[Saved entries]
_ _ _ _

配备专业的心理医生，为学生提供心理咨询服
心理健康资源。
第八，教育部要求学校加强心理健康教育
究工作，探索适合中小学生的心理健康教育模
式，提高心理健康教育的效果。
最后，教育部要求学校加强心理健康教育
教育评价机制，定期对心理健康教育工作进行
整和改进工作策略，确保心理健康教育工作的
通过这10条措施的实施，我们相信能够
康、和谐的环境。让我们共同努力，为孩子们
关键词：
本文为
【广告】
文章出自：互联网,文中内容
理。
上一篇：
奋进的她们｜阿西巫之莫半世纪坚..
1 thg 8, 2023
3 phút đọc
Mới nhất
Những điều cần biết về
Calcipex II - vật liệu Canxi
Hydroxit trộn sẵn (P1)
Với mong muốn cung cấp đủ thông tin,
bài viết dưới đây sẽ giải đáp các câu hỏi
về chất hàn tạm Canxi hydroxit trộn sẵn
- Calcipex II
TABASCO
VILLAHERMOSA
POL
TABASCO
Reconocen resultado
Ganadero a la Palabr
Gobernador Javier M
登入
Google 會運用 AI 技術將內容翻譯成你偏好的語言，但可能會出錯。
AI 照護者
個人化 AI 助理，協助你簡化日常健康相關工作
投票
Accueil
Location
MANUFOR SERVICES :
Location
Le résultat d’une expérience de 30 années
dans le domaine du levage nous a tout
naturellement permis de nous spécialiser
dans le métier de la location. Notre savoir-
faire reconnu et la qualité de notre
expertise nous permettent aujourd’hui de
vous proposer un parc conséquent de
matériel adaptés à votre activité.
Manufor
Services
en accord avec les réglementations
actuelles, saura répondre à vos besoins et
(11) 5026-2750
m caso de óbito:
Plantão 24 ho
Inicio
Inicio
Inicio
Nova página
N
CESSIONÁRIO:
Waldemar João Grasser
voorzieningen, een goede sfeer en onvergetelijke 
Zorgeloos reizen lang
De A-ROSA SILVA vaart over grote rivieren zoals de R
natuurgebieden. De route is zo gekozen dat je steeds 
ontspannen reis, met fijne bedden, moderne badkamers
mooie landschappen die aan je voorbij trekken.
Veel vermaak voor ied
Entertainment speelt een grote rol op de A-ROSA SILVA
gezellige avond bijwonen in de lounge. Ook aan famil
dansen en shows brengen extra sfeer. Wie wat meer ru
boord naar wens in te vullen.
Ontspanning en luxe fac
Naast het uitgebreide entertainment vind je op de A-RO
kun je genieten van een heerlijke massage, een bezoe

_ _ _ _

- _Work to be completed_:
Note each line above that contains "grote" and copy it out.

- _Exercise output_:
De A-ROSA SILVA vaart over grote rivieren zoals de R
Entertainment speelt een grote rol op de A-ROSA SILVA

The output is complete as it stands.